〈Erasmo de Róterdam y Michael Foucault se inspiraron en la noción de locura para elaborar sus complejas críticas a las sociedades de sus respectivos momentos históricos, teniendo en común ambos el sentido burlón del término〉.
Aunque parezca extraño, el concepto de «locura» no existe como término médico ni tiene un lugar en los diccionarios de psicología o psiquiatría. Es decir, no es un tecnicismo, no es una forma acertada de referirnos a una situación tan triste como la enfermedad mental. Más aún, nunca ha existido. Ni en la edad media con todos sus disparates ni en el siglo XIX y su higiene deficiente existió el concepto serio de «locura». Éste está presente en el lenguaje como una expresión coloquial, una forma común —y muchas veces corriente— de referirnos a todo lo que nos resulta extraño, anómalo, sorpresivo o fuera de lugar; a todo lo que, por extensión, no es habitual, estándar, usual, rutinario, típico, promedio, corriente, esperado, acostumbrado, común, adecuado, convencional, correcto o tradicional.
Sucede, sin embargo, que en medio de todas estas acepciones tan razonables y correctas, nos encontramos con un arma muy peligrosa. Con una palabra que descalifica a todas las otras palabras. Una fórmula mágica, un encantamiento, un embrujo demoníaco, pensado para descalificar a una persona porque sí, sin la necesidad de dar razones:
Pocas cosas tan útiles para desestimar la opinión de una persona (especialmente de una mujer) como acusarla de estar loca: vi⁊.: demeritar sus impresiones y sus experiencias porque éstas carecen de significado, porque un loco no acude a la razón tanto como a sus emociones, y por lo tanto su volubilidad y falta de pensamiento lógico hace su juicio dudoso y sus ideas descalificables.

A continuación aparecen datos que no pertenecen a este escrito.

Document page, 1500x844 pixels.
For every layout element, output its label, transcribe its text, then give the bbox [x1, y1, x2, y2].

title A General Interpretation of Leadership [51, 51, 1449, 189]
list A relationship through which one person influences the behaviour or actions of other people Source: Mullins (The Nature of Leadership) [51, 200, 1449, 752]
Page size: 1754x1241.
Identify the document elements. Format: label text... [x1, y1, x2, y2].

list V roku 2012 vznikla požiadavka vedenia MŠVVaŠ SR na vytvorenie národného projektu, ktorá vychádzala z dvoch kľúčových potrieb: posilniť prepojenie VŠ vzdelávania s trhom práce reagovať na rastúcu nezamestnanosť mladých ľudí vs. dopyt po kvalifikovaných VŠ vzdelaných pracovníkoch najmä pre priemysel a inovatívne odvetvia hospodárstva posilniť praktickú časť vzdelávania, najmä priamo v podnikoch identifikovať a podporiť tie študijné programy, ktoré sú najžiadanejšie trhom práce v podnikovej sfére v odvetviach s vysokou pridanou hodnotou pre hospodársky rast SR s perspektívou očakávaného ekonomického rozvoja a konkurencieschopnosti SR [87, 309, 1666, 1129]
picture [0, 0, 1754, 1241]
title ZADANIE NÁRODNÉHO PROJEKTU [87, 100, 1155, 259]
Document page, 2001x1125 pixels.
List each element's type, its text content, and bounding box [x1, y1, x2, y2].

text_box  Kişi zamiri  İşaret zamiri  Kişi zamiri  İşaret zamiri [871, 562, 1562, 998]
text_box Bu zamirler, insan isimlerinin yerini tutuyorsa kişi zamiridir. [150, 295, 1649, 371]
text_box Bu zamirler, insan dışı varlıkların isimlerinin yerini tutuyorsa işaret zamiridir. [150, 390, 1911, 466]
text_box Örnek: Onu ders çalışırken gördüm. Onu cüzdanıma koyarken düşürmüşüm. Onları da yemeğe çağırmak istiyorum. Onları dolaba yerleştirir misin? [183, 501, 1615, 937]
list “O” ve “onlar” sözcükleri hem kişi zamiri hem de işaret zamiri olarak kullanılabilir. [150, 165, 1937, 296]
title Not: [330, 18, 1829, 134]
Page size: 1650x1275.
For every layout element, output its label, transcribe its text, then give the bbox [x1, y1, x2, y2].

Así pues, no sólo el concepto de locura carece de respaldo clínico, sino que, en su uso coloquial, no es más que una forma velada de atacar a la persona en lugar de sus argumentos.
Reservamos «locura» y «loco(a)» para las conversaciones que no abordan el tema con seriedad, para las personas que nos merecen una opinión despectiva —justificada o no—. Decimos que los adolescentes que se muestran inconformes y dotados de sus propios pensamientos están locos o son rebeldes; decimos que las mujeres con opiniones profesionales contrarias a las nuestras están locas o son brujas, pensamos que los miembros de nuestra sociedad que no temen al ridículo o no respetan la moral sexual en turno también tienden a ser calificados como locos. Esta palabra es, pues, un castigo, una forma de atacar, de agredir a una persona que nos resulta incómoda o que cuya conducta nos molesta.
Y aunque en la actualidad se ha intentado redignificar el término y darle una connotación positiva, en última instancia estos intentos terminaron por caer en lo ridículo o en promover modelos de conducta que no son sanos, que romantizan acciones como las autolesiones, el consumo de drogas o la depresión.
Y es por esto, a nuestro humilde juicio, que esta palabra es una de las más odiosas y desgraciadas que tenemos.